Further explaining the evolution of the theory of economic cycle, Desai said John Maynard Keynes (in the early 1900s) propounded the existence of dual equilibria – one in full-employment and another in under-employment. While David Ricardo was optimistic that the free market forces would ensure full-employment equilibrium, Keynes argued that market forces can also lead to under-employment equilibrium, thereby necessitating government spending to create jobs.
Talking about the modern day dynamics of the business cycle, Desai said the Keynesian boom in economic activity (after the Second World War) came to an end with the oil shock in 1973.
Desai also explained the role of credit in causing economic cycle by highlighting the debt crisis in the third world economies after the rise in the US interest rates in the 1980s. After 1973, price of crude oil rose remarkably in the international market, thereby enabling oil exporting countries to amass huge foreign exchange reserves. These countries, in turn, lent the foreign exchange reserves to developed countries, thereby leading to decline in the interest rate (in the developed countries) towards the end of the 1970s. However, interest rate started rising since the early1980s in the developed countries, which was one of the causes of the third-world debt crisis in the late 1980s.

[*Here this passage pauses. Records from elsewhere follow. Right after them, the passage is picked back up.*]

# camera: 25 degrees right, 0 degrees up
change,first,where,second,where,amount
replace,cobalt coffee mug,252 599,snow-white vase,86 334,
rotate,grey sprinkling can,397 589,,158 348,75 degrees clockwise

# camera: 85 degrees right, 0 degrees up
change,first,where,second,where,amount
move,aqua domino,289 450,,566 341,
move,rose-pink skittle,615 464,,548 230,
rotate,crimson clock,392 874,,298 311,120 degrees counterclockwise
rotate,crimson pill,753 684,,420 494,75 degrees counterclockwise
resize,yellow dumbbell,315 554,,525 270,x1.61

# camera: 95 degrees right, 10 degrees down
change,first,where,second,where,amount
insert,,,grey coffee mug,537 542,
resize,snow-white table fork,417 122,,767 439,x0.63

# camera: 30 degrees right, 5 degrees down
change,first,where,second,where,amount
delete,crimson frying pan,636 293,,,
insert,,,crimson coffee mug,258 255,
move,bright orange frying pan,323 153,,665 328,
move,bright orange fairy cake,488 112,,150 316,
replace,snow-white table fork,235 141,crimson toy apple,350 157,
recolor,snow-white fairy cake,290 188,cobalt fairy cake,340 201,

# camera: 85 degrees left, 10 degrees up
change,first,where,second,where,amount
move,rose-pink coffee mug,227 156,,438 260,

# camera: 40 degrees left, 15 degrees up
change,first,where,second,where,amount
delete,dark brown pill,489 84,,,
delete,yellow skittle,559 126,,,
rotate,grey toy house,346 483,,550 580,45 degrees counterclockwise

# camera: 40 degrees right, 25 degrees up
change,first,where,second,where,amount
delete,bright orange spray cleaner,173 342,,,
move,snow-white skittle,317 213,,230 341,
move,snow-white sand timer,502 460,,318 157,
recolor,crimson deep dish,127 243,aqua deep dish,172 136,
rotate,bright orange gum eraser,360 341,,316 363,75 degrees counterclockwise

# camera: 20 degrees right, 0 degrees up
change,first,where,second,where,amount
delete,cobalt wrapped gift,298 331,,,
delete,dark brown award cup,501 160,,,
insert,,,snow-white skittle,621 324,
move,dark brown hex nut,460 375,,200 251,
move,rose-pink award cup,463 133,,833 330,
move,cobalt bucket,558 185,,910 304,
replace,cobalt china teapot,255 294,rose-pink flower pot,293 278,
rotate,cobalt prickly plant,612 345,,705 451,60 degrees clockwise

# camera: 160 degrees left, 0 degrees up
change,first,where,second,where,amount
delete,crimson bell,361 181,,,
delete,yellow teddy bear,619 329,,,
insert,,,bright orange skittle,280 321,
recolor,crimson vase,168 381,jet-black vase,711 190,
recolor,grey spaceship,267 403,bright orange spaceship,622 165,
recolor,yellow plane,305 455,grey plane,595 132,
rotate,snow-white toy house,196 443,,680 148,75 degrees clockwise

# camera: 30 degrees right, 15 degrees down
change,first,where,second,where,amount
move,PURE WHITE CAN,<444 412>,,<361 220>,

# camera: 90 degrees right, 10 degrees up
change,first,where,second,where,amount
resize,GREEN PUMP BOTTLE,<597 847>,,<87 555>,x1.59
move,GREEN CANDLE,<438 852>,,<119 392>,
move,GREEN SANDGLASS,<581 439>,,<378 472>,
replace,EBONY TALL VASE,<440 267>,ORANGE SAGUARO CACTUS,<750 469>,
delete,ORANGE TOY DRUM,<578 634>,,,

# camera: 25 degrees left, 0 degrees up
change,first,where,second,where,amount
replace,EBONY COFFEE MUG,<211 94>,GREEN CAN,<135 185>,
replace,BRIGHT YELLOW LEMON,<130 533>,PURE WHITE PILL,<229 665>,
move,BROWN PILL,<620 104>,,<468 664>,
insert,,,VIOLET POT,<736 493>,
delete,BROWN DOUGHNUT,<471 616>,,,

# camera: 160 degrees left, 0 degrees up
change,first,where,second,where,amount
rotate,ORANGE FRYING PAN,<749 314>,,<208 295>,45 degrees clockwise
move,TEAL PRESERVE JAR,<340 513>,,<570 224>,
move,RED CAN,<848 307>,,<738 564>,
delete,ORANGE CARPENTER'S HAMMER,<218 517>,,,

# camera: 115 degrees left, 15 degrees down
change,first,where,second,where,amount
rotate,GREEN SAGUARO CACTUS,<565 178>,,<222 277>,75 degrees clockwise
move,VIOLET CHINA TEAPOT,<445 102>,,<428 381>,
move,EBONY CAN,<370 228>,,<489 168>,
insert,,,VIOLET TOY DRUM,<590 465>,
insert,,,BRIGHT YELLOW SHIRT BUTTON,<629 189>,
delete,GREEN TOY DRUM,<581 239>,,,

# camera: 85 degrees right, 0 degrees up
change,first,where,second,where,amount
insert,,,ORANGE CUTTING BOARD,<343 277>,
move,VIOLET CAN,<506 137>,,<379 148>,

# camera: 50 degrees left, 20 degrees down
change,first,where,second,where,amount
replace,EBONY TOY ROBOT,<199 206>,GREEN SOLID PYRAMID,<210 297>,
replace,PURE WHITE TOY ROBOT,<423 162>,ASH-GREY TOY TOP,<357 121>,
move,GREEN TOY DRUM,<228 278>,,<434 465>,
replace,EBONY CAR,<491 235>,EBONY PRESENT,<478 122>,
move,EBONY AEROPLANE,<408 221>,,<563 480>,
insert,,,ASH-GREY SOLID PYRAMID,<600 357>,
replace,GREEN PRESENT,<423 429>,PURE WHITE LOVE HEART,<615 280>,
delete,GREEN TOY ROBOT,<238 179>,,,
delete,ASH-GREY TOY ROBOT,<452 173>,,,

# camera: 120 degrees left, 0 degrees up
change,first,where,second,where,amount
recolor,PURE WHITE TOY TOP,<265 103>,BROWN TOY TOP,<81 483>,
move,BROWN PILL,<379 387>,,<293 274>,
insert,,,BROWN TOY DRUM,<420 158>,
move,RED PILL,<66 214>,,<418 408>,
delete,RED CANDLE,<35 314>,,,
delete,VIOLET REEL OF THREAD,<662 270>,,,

Dr. Ajit Ranade, Chief Economist, Aditya Birla Group while announcing the introduction of the Academy described it as being a unique venture. Highlighting that economists are in demand across all business organizations, he was positive that the course curriculum to be offered by the academy would bridge the gap between academia and industry. While Introducing Lord Meghnad Desai to the audience he said that the latter is a ‘rare economist who wears a political hat’.
Dr. Indu Shahani, Dean, H.R. College of Commerce & Economics emphasized the need for a holistic approach towards teaching economics. Noting that today’s young economists are the likely future policy makers, she said a good curriculum on economics should have latest research techniques, data handling methods, good communication skills program and industry exposure. These features are included in the course to be offered by the Academy, said Dr. Shahani who will be part of the Academy.
Earlier in his welcome address, Capt. Somesh Batra, Vice Chairman, MVIRDC World Trade Center said that the lecture would provide an opportunity to hear, listen and absorb what Lord Meghnad Desai had to say on ‘why economist have failed to predict the 2008 financial crisis’.
Mr. Vijay Kalantri, Vice Chairman, MVIRDC World Trade Center and President, All India Association of Industries delivered the vote of thanks by praising Lord Meghnad Desai for his insights on economic cycles. He called him as the ‘man who speaks out of the box’. Although, economics mean different things to different people, what eventually matters is profit. He mentioned the specific problems faced by economies across the world like the debt crisis of the eurozone, slowdown in the Chinese economy and challenges in India’s manufacturing sector. He concluded that the current progressive policy environment in India may help in the economy reaching a size of US$ 20 trillion by 2040 from the current size of US$ 2 trillion as envisaged by PM Modi.